You’re already at the mercy of someone, either corporations or government. One is profit-driven, the other at least theoretically answerable to voters, or at least “was”. Acting like total privatization leads to freedom is just libertarian fanfic. and utterly insane.
TL; because i know you DR: You’re trying to minimize systemic issues by pretending they’re just bad luck or bad governance. But when you zoom out, they’re structural, tied to how capitalism works in the U.S. and who holds the power. Stop gaslighting people with bootstraps logic, its fox news drivel, and its not respected here.
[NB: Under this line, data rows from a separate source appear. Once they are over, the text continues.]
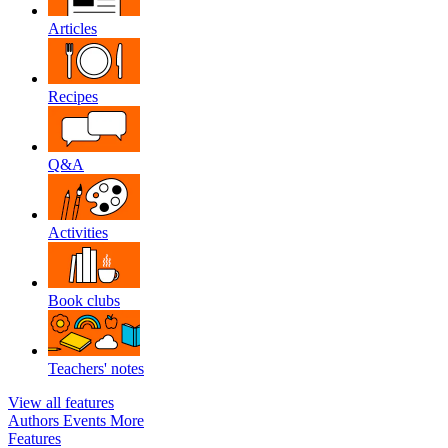
Articles
Recipes
Q&A
Activities
Book clubs
Teachers' notes
View all features
Authors
Events
More
Features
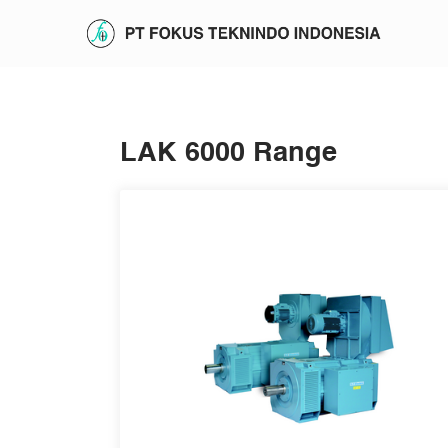
LAK 6000 Range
read more, you obviously need to. if anyone here is posting a “vibes based” response, its you dude. i get you have a hard on for the “free market” but if you knew one thing about economics you’d know that the US stock market is the most corrupt one on earth, literally redesigned over the decades to filter money and shares from suckers to big fish, who in turn use it as leverage against the governments of the world. So they can further their agendas of power, control, and wealth aquisition. Trump, the “president”, was literally purchased and placed in his seat by a man who leveraged his overpriced, artificially inflated “hype” stock as collateral to buy a social media platform so he could spread the same rhetoric and misinformation you are currently spreading. that is a feature of capitalism, along with recessions that increase in frequency decade after decade. all so they can reap the new crops of small businesses and assets of the people for a song.
if you have any questions or statements. Im happy to educate any readers of these comments, correctly, with my responses.